#### Information
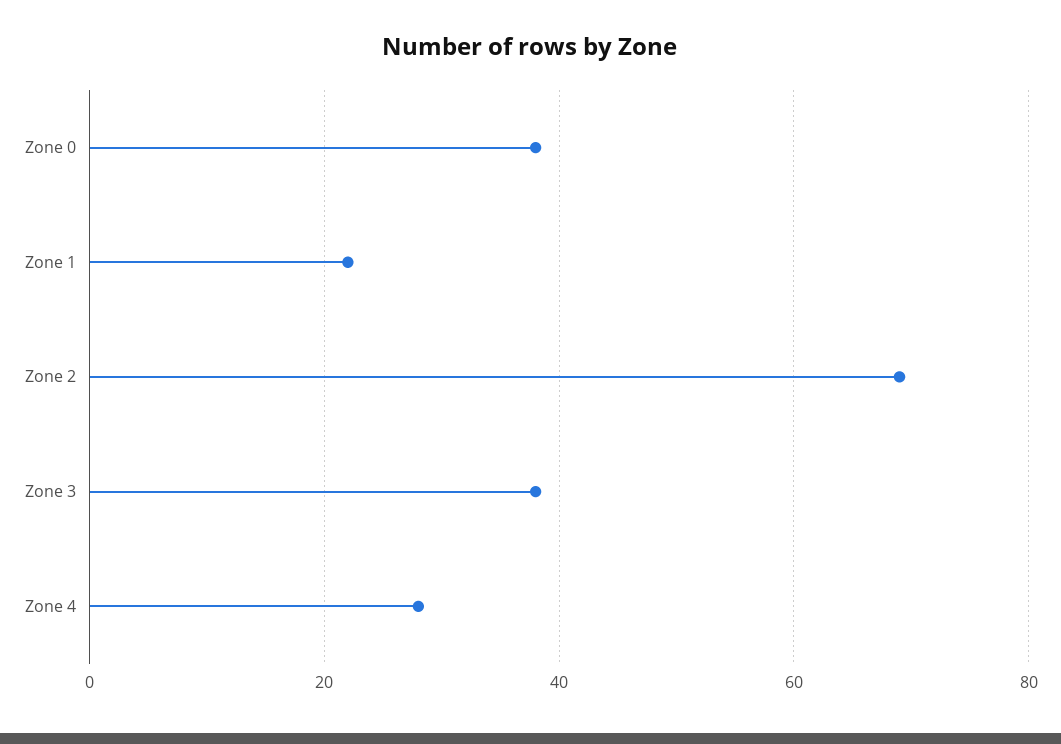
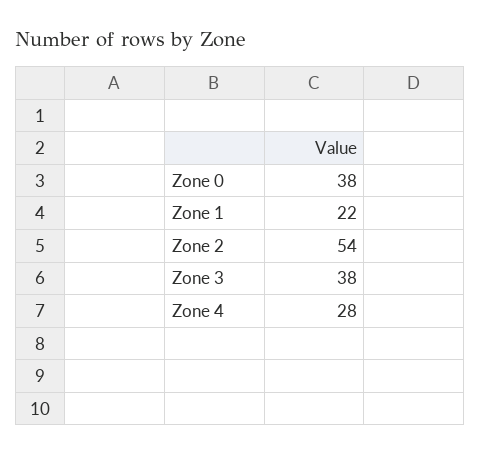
  {
    "Zone 0": 38,
    "Zone 1": 22,
-   "Zone 2": 70,
+   "Zone 2": 54,
    "Zone 3": 38,
    "Zone 4": 28
  }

#### Aim of the task
Repeat the data above exactly, but not the pictures.

#### Answer space
  {
    "Zone 0": 38,
    "Zone 1": 22,
-   "Zone 2": 70,
+   "Zone 2": 54,
    "Zone 3": 38,
    "Zone 4": 28
  }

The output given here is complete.